Все произведение составлено из музыкальных мыслей Моцарта, в основном из его музыки к пантомиме, партитура которой утеряна. (Сохранилась только партия первой скрипки, правда, тоже не вся.) Мое собственное проявилось, пожалуй, именно в компоновке, смешении материала и создании из отдельных элементов целого. Как исключение: конец пьесы (последние два такта) — у Моцарта не было в этом фрагменте ми-бемоля и ре-бемоля; или у Моцарта идет серия номеров, а у меня они звучат в одновременности. Первый номер у него такой же, но в партии первой скрипки и неизвестно — есть там такой, как у меня, канон или нет. В цифре 4 идут второй и один из последних номеров Моцарта (они звучат параллельно); 6–8 цифры — аналогичный прием. В отдельных цифрах еще сохраняется музыка из предыдущей, но с подключением материала другого номера — 12, 13 и раньше — прием контрастной полифонии; в 17 цифре то же самое, но с досочинением аккомпанимента. Дальше — нарочитая «сутолока» канона с учащением интервала, но ноты все моцартовские — 19 цифра; 21 — два разных номера; 23 — один номер в двух разных тональностях; 24 цифра — здесь я сочинил аккорд, которого нет у Моцарта; 25 — канон, которого также нет у него; 28 — соединение того, что у Моцарта изложено в разных номерах и разных тональностях в одновременности. У Моцарта нет этой концовки перед 32 цифрой и 33. Реприза придумана, а вот такое повторение у него есть — нижний голос из начала (из цифры 3) — оно наложено политонально на то, что есть у Моцарта.

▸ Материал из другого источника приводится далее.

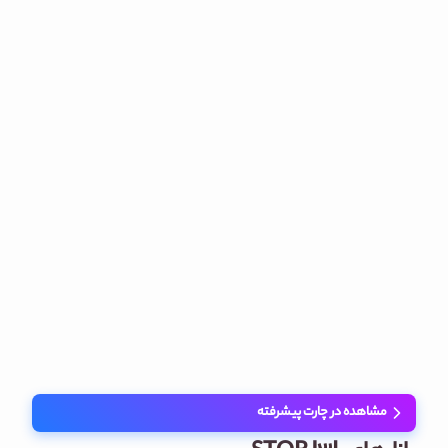
مشاهده در چارت پیشرفته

В пьесе эти политональные и полиладовые эффекты звучат как-то нарочито и несколько комично из-за своей квази фальшивости. И если сюда добавить еще и жанровые каламбуры и юмористическое насвистывание первого скрипача из цифры 8, и тембровые блуждания обеих скрипок в 16, то в целом возникает ощущение некой праздничной атмосферы, чего-то похожего на сельский праздник, на котором звучит много музыки сразу в разных строях и жанрах, и все это исполняется по-своему очень остроумными музыкантами-любителями.

— Если быть откровенным до конца, то это, конечно, и, прежде всего, музыкальная шутка, юмористический коллаж на музыку Моцарта. Мне хотелось тогда «высветить» в нем как раз игровое настроение, которого так много в музыке этого композитора, другими словами, сделать здесь как бы «отражение» этой стороны его материала, этой черты моцартовского Art'a.